» **WHAT YOU SHOULD DO**: Please put the lines of the records from the line containing "KIM PARNELL \(2011\)**" through the end of the records into a Markdown table with the columns Number and Entry, giving each line its own numbered row and leaving out blank lines.

» **THE INPUT**:
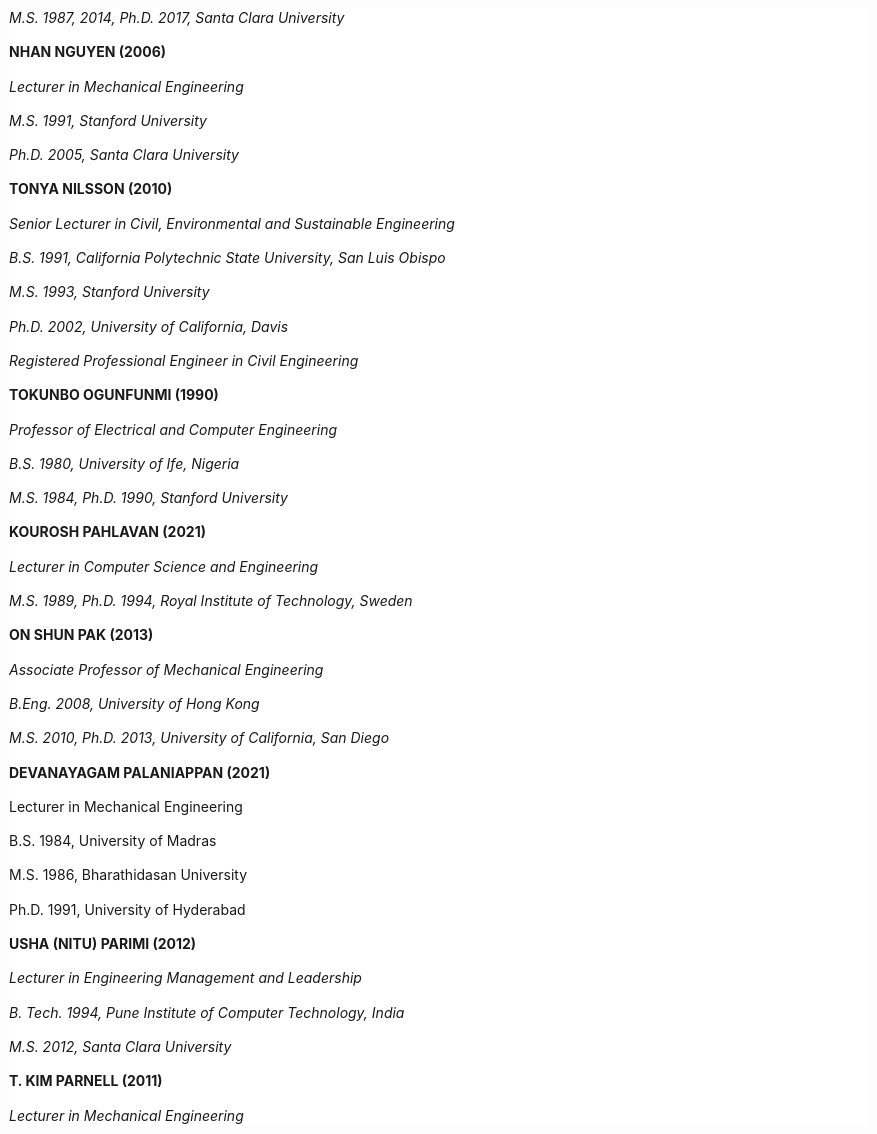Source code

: _M.S. 1987, 2014, Ph.D. 2017, Santa Clara University_

**NHAN NGUYEN \(2006\)**

_Lecturer in Mechanical Engineering_

_M.S. 1991, Stanford University_

_Ph.D. 2005, Santa Clara University_

**TONYA NILSSON \(2010\)**

_Senior Lecturer in Civil, Environmental and Sustainable Engineering_

_B.S. 1991, California Polytechnic State University, San Luis Obispo_

_M.S. 1993, Stanford University_

_Ph.D. 2002, University of California, Davis_

_Registered Professional Engineer in Civil Engineering_

**TOKUNBO OGUNFUNMI \(1990\)**

_Professor of Electrical and Computer Engineering_

_B.S. 1980, University of Ife, Nigeria_

_M.S. 1984, Ph.D. 1990, Stanford University_

**KOUROSH PAHLAVAN \(2021\)**

_Lecturer in Computer Science and Engineering_

_M.S. 1989, Ph.D. 1994, Royal Institute of Technology, Sweden_

**ON SHUN PAK \(2013\)**

_Associate Professor of Mechanical Engineering_

_B.Eng. 2008, University of Hong Kong_

_M.S. 2010, Ph.D. 2013, University of California, San Diego_

**DEVANAYAGAM PALANIAPPAN \(2021\)**

Lecturer in Mechanical Engineering

B.S. 1984, University of Madras

M.S. 1986, Bharathidasan University

Ph.D. 1991, University of Hyderabad

**USHA (NITU) PARIMI \(2012\)**

_Lecturer in Engineering Management and Leadership_

_B. Tech. 1994, Pune Institute of Computer Technology, India_

_M.S. 2012, Santa Clara University_

**T. KIM PARNELL \(2011\)**

_Lecturer in Mechanical Engineering_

» **RESPONSE BELOW**:
| Number | Entry |
|---|---|
| 1 | **T. KIM PARNELL \(2011\)** |
| 2 | _Lecturer in Mechanical Engineering_ |